The news done broke

Published November 2, 2010. Filed under: Misc.

(or, “Dear Louise…”)

Once upon a time, Jacob wrote a wonderful insider’s view of how our election coverage works, and noted that basically the whole thing’s held together with baling twine and duct tape. That was 2006; it’s now 2010 and midterm elections are upon us again. As I write this I’m actually at my desk at the Journal-World office, and for the first time tonight nothing’s actually broken. So I’d like to update Jacob’s post with the story of how we do things now.

That little feed on the TV screen thankfully isn’t our responsibility anymore, though the scripts for it are still sitting around on various hard drives, ready to be dusted off and put to use again. During the primary election in August I actually fired it up just to make sure it all still worked (it did).

Instead, tonight is all about the online coverage. To produce that we pull two different data sources:

As in Jacob’s day, the Secretary of State publishes results on a web page. And that page is still locked up so that only specific IP addresses can actually hit it. Since it’s good to have a backup plan in case automation fails (as it did in the primary election a couple months ago), that IP in our case is the public gateway of the Journal-World offices, rather than one of our servers. So right now my laptop is sitting on my desk, running a little bash script which:

  1. Pulls a copy of the Secretary of State’s page with wget.
  2. Uploads it to one of our servers via scp.
  3. Sleeps for two minutes.

Then over on the server, another script is running, which knows where the web page will be uploaded, grabs its contents and with help from BeautifulSoup, parses out the results and inserts them into our database. This is a fairly baroque way to go about screen-scraping data, but it works. Most of the time.

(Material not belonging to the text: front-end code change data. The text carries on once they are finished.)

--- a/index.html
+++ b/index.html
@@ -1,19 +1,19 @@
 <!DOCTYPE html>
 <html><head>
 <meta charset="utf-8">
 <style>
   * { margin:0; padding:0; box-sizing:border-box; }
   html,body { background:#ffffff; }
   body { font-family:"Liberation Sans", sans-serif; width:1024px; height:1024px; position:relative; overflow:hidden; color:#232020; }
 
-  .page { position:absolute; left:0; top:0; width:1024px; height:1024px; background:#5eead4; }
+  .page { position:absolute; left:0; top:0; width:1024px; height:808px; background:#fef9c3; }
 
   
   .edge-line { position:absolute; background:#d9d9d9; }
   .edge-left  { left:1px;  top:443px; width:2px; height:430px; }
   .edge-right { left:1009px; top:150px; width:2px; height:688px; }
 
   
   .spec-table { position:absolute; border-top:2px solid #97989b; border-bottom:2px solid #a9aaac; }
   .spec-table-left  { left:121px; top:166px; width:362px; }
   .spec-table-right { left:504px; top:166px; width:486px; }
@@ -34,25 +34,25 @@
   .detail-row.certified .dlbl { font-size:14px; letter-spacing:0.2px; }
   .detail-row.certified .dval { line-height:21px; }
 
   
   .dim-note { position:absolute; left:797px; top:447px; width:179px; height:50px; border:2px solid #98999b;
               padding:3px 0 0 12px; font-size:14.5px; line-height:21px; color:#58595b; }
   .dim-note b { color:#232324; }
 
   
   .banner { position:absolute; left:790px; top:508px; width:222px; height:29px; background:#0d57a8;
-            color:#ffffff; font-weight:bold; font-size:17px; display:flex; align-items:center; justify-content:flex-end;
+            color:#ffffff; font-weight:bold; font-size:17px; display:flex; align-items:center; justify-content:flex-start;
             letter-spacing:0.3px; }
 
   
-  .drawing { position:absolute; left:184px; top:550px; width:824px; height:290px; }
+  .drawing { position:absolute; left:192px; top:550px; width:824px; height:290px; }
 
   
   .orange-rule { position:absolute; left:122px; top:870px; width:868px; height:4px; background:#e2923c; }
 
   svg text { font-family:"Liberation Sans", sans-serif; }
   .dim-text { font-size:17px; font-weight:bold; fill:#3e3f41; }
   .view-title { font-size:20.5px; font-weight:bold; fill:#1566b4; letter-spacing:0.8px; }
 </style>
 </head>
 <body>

The county clerk, meanwhile, publishes a web page which is open to public access. But they also provide a pretty raw dump of the data, stashed away on an FTP server. On the same web server that’s sitting around processing the Secretary of State’s web page every two minutes, there’s also a script which grabs a copy of the county clerk’s file and parses and processes it. It’s a rather more daunting line-based file format, but it has the great benefit of not having changed in years; the only thing we ever have to do is update a dictionary that maps between the way they identify candidates, races and ballot issues, and the way we identify them. That takes a bit of time each election night once we see the first copy of the file, but once it’s done that will generally just work.

So at this point we have the following things running:

  1. On my laptop, a script which fetches the Secretary of State’s web page and uploads it to one of our servers.
  2. On the server, a script which screen-scrapes the uploaded HTML to get the results, improvised over the course of a couple hours tonight to deal with the fact that the HTML had changed.
  3. On the same server, a script which fetches the county clerk’s data via FTP, parses that and then deletes the file afterward.

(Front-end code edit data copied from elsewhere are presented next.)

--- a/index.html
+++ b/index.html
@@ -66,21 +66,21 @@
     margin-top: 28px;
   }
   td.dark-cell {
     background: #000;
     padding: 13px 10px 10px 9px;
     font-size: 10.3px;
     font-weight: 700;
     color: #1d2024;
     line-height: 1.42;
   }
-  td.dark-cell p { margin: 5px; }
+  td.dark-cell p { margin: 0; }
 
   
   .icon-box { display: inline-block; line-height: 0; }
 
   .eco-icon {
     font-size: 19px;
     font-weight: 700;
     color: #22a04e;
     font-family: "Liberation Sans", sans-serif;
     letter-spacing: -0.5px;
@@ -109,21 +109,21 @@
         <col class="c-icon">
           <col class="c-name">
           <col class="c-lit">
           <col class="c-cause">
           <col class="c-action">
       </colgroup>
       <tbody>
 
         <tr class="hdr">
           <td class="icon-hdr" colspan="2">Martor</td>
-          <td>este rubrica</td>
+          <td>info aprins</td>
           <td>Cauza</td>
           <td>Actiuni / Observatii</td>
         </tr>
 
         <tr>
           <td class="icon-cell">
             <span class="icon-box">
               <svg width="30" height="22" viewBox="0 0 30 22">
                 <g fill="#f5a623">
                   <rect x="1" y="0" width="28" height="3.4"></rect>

All the stuff on the server is, of course, running in a screen session so that whoever needs to poke at something can just attach and get to work. This means we’ve reduced the number of interactions slightly; in Jacob’s day there were eight machines involved, but now there are only five:

  1. My laptop.
  2. The Secretary of State’s web server.
  3. One of our web servers.
  4. Our database server.
  5. The county clerk’s FTP server.

Of course, complexity is a conserved quantity, just like angular momentum.

Problem number one tonight actually started late this afternoon, when we got our first look at the Secretary of State’s web page. All screen-scraping techniques are vulnerable to the “whoops, they redesigned” problem. This screen-scraping technique was vulnerable to the “whoops, they redesigned and we go live in a couple hours” problem. So a frantic session of coding ensued, and the first few batches of results were entered by hand through the Django admin while the new screen-scraper was readied. Automation resumed shortly afterward, though I’ve had to tweak the screen-scraper a couple more times since then in response to minor issues.

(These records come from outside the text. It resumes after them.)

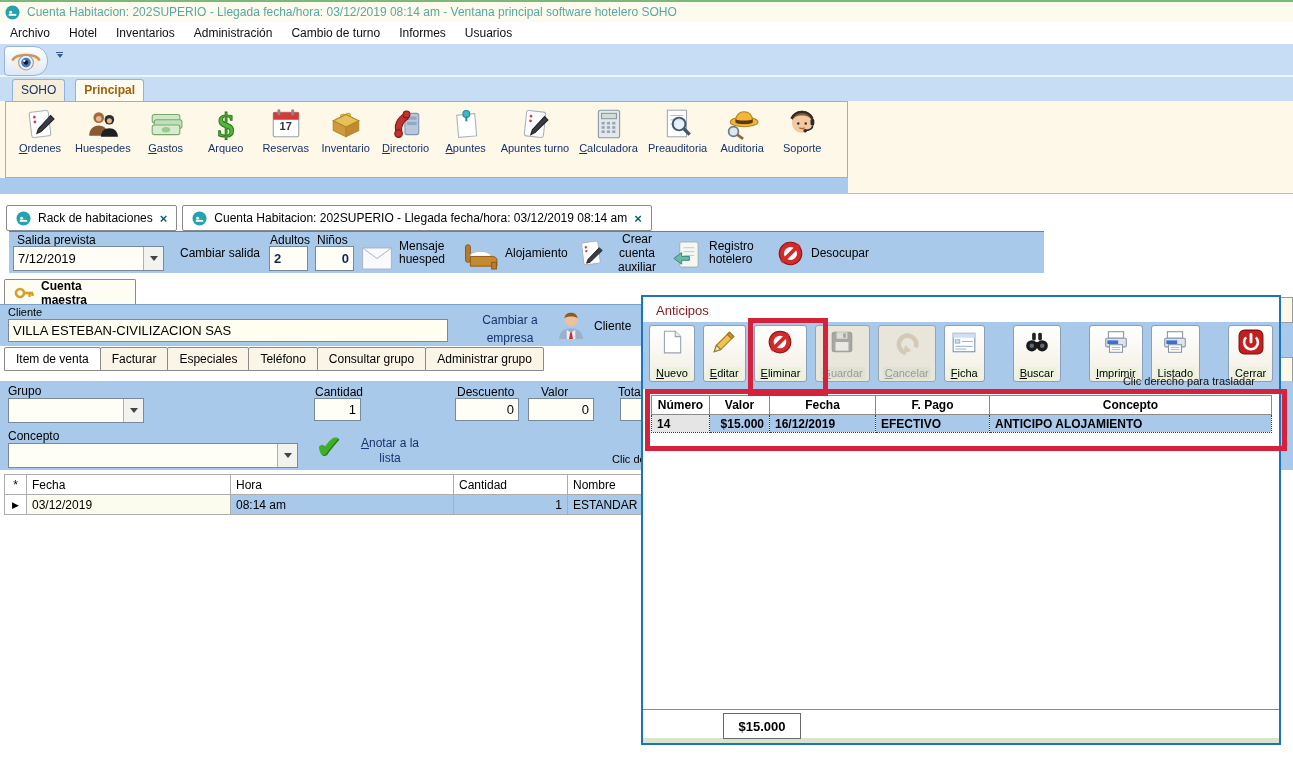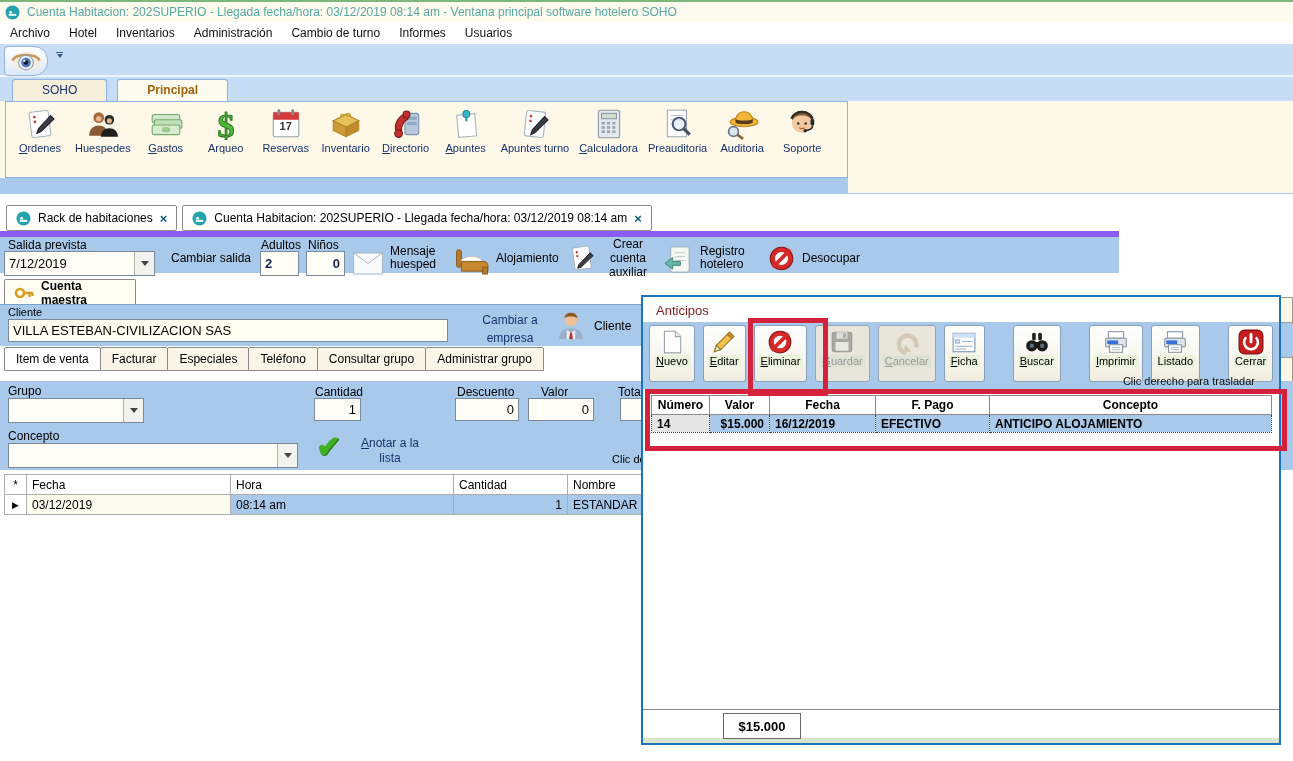--- a/index.html
+++ b/index.html
@@ -24,21 +24,21 @@
   .eyepill{position:absolute;left:4px;top:2px;width:42px;height:28px;background:linear-gradient(#ffffff,#dce8f8);
            border:1px solid #9ab4d8;border-radius:4px 14px 14px 4px;display:flex;align-items:center;justify-content:center}
   .qat-caret{position:absolute;left:56px;top:8px;color:#3a5a8c;font-size:9px;line-height:9px;text-align:center}
   .qat-caret .bar{width:7px;border-top:1px solid #3a5a8c;margin:0 auto 1px}
   .qat-caret .tri{width:0;height:0;border-left:3.5px solid transparent;border-right:3.5px solid transparent;
                   border-top:4px solid #3a5a8c;margin:0 auto}
 
   
   .tabrow{left:0;top:77px;width:1293px;height:24px;background:#c7ddf6;display:flex;align-items:flex-end;
           gap:10px;padding-left:12px;box-sizing:border-box}
-  .rtab{height:21px;line-height:21px;padding:0 29px;font-size:12px;border:1px solid #8db3e2;border-bottom:none;
+  .rtab{height:21px;line-height:21px;padding:0 8px;font-size:12px;border:1px solid #8db3e2;border-bottom:none;
         border-radius:3px 3px 0 0;background:#f4eeda;color:#17326e}
   .rtab.active{background:#fdfbf0;font-weight:bold;color:#a16207}
 
   
   .ribbonband{left:0;top:101px;width:1293px;height:93px;background:#fdf8e8;border-bottom:1px solid #a8c4e4;box-sizing:border-box}
   .ribbonpanel{position:absolute;left:5px;top:0;width:843px;height:77px;border:1px solid #8db3e2;background:#fdf8e8;
                box-sizing:border-box;display:flex;align-items:flex-start;padding:5px 2px 0 4px}
   .bluestrip{position:absolute;left:0;top:77px;width:848px;height:16px;background:#aacaec}
   .ritem{display:flex;flex-direction:column;align-items:center;padding:0 5px;min-width:50px;
          font-size:11px;color:#17326e;text-align:center;line-height:13px}
@@ -46,21 +46,21 @@
   .fl::first-letter{text-decoration:underline}
   .cal-num{position:absolute;left:0;top:13px;width:34px;text-align:center;font-size:11px;font-weight:bold;color:#333}
 
   
   .doctabs{left:6px;top:205px;display:flex;gap:5px}
   .dtab{height:24px;border:1px solid #8a8a8a;background:#fff;display:flex;align-items:center;gap:7px;
         padding:0 9px;font-size:12px;border-radius:2px}
   .dtab .close{color:#0a5a7a;font-weight:bold;font-size:13px}
 
   
-  .roomtoolbar{left:0;top:231px;width:1119px;height:42px;background:#a9c9ea;border-top:6px solid #8b5cf6;box-sizing:border-box}
+  .roomtoolbar{left:9px;top:231px;width:1035px;height:42px;background:#a9c9ea;border-top:1px solid #8b5cf6;box-sizing:border-box}
   .rt-label{position:absolute;font-size:12px;color:#000}
   .tbx{background:#fffef6;border:1px solid #7a8a9a;box-sizing:border-box;font-size:13px;
        display:flex;align-items:center;padding:0 4px}
   .combo{background:#fffef6;border:1px solid #7a8a9a;box-sizing:border-box;font-size:13px;
          display:flex;align-items:center;justify-content:space-between;padding-left:4px}
   .combo .cbtn{width:19px;align-self:stretch;border-left:1px solid #b0b0b0;background:#f2f2ee;
                display:flex;align-items:center;justify-content:center}
   .tri-dn{width:0;height:0;border-left:4px solid transparent;border-right:4px solid transparent;border-top:5px solid #444}
   .numval{font-weight:bold;color:#16235a}
 
@@ -91,21 +91,21 @@
   .frag{box-sizing:border-box}
 
   
   .dialog{left:641px;top:295px;width:640px;height:450px;background:#fff;border:2px solid #1b74bc;
           box-sizing:border-box;z-index:10;box-shadow:inset 0 -5px 0 #d8e4cc}
   .dlg-title{position:absolute;left:13px;top:6px;font-size:13px;color:#7f1d1d}
   .dlg-toolbar{position:absolute;left:0;top:25px;width:100%;height:67px;background:#a9c9ea;
                display:flex;align-items:flex-start;padding:3px 0 0 6px;box-sizing:border-box}
   .dbtn{height:57px;margin-right:8px;border:1px solid #8aa0b8;border-radius:3px;
         background:linear-gradient(#ffffff,#f1eee0);display:inline-flex;flex-direction:column;
-        align-items:center;justify-content:space-between;padding:3px 4px 14px;box-sizing:border-box}
+        align-items:center;justify-content:space-between;padding:3px 4px 2px;box-sizing:border-box}
   .dbtn .bicon{width:26px;height:26px}
   .dbtn .blabel{font-size:11px;background:#ebf2dc;align-self:stretch;text-align:center;border-radius:2px;
                 padding:0 2px;white-space:nowrap}
   .dbtn .blabel::first-letter{text-decoration:underline}
   .dbtn .blabel.nofl::first-letter{text-decoration:none}
   .dbtn.disabled{background:#e8e5da;border-color:#9aa4ae}
   .dbtn.disabled .bicon{opacity:.4;filter:grayscale(70%)}
   .dbtn.disabled .blabel{background:#dde2d2;color:#9a9a9a}
   .gap20{margin-left:20px}
   .dlg-hint{position:absolute;right:24px;top:78px;font-size:11px;color:#101010}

Problem number two came just when we thought we were importing the county clerk’s data properly. The mapping dictionary, mentioned above, had been updated and the script was running, but the results we were getting were… weird. And, when checked against the county’s own public web page, obviously wrong. Eventually we discovered that, first of all, we were pulling the wrong file; the live results were now in a different folder. So we swapped to fetching that, and re-ran the parser. Then we noticed that the results we were displaying weren’t keeping up at all with the actual numbers. A manic debugging session ensued, in which the parser was taken apart, its bits carefully isolated and tested to verify that they gave the correct results, and then finally the real problem was discovered: ncftp (which we use because it makes scripted FTP really easy) had decided, for whatever reason, that the data file on the county clerk’s FTP server wasn’t any newer than the one it already had locally. And so was just failing to download the fresh data. This was solved by adding a new line to the relevant script, which deleted the local copy of the data file after parsing it, and ncftp promptly began downloading things again.

Problem number three came up just a little while ago, and is still being worked on, but for those who enjoy horror stories I can mention that it has so far involved my co-worker Nick writing and deploying brand-new code on the fly, prompting occasional shouts of “WELL DO IT LIVE” in the office.

So for now I think our conservation of complexity has been satisfied. Check back again in four years to see if the baling twine and duct tape still holds.